* **Page text**
Editors Note: County should be part of the garbage solution
There is a beautiful waterfall near Shiraz, Iran, where I once travelled.
The water cascades hundreds of feet over a sheer red cliff, then tumbles through a creek among flowering bushes and moss-covered rocks. Along with the garbage.
Plastic bottles, wrappers, diapers and various refuse litter the trail to the Maroon waterfall and creek. This is a popular but remote area, so there are no garbage cans. No one to look after you. You are supposed to take out the trash you take in.
Closer to home I’ve learned don’t mess with people’s garbage. That’s what the Flathead County solid waste board has been trying to do, by forcing a plan to consolidate trash collection sites in Bigfork and Lakeside.
People at a solid waste board meeting last week in Kalispell spoke vehemently against the proposed plan, which took in very little public comment prior to it being written by what Sue Hopkins of Lakeside called an “out of state, out of touch” consultant.

Point-tracking data

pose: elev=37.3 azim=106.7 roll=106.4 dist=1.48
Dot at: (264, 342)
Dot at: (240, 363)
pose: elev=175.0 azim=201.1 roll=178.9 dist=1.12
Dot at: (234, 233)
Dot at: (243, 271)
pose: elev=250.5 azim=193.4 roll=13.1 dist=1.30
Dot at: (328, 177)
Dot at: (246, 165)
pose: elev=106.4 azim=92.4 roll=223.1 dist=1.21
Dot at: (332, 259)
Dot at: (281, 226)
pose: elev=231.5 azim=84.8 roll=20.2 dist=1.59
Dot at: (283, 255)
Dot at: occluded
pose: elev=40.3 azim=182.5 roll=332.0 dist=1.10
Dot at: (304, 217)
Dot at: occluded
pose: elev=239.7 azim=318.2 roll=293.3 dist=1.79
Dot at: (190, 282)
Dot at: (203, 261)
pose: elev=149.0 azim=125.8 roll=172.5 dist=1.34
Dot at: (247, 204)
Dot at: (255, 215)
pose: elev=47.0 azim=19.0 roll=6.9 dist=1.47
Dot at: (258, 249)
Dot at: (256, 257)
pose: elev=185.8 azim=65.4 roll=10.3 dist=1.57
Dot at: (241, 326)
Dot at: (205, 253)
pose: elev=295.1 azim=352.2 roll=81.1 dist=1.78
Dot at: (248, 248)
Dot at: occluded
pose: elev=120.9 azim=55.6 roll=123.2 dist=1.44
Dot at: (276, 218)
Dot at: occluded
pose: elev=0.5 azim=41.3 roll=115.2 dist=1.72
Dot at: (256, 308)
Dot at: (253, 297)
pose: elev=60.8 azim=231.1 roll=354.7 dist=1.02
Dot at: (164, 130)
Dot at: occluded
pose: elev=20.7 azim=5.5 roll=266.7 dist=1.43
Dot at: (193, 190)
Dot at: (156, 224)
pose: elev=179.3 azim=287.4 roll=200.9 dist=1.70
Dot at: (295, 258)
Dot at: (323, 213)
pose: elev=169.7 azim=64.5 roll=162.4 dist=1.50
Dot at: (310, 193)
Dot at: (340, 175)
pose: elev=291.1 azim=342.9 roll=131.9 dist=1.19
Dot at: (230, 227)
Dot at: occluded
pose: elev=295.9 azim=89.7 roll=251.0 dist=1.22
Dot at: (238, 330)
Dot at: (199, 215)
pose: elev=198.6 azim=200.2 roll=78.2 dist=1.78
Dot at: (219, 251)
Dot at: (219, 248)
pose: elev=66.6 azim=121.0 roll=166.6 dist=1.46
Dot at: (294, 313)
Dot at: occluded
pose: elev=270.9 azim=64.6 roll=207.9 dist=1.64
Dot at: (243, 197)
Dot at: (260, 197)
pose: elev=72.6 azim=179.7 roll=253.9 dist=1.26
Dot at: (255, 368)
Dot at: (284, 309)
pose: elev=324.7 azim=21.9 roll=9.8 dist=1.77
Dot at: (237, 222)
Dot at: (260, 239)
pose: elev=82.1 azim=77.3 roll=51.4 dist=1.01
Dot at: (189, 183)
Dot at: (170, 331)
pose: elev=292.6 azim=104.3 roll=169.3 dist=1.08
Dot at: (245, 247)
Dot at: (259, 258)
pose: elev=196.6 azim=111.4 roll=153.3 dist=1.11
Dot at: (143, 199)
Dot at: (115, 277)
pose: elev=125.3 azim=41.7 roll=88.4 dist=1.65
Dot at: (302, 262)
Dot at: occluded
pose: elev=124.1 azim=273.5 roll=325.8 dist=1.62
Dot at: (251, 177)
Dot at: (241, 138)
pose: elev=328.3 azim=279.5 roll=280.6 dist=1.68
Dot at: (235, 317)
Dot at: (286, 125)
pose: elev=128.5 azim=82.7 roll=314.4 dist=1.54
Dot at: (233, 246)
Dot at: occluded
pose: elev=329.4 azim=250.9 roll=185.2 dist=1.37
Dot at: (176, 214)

* **What to do**
Please retype the editor's note word for word, starting at "The water cascades" and ending at "you take in.".

* **Solved problem**
The water cascades hundreds of feet over a sheer red cliff, then tumbles through a creek among flowering bushes and moss-covered rocks. Along with the garbage.
Plastic bottles, wrappers, diapers and various refuse litter the trail to the Maroon waterfall and creek. This is a popular but remote area, so there are no garbage cans. No one to look after you. You are supposed to take out the trash you take in.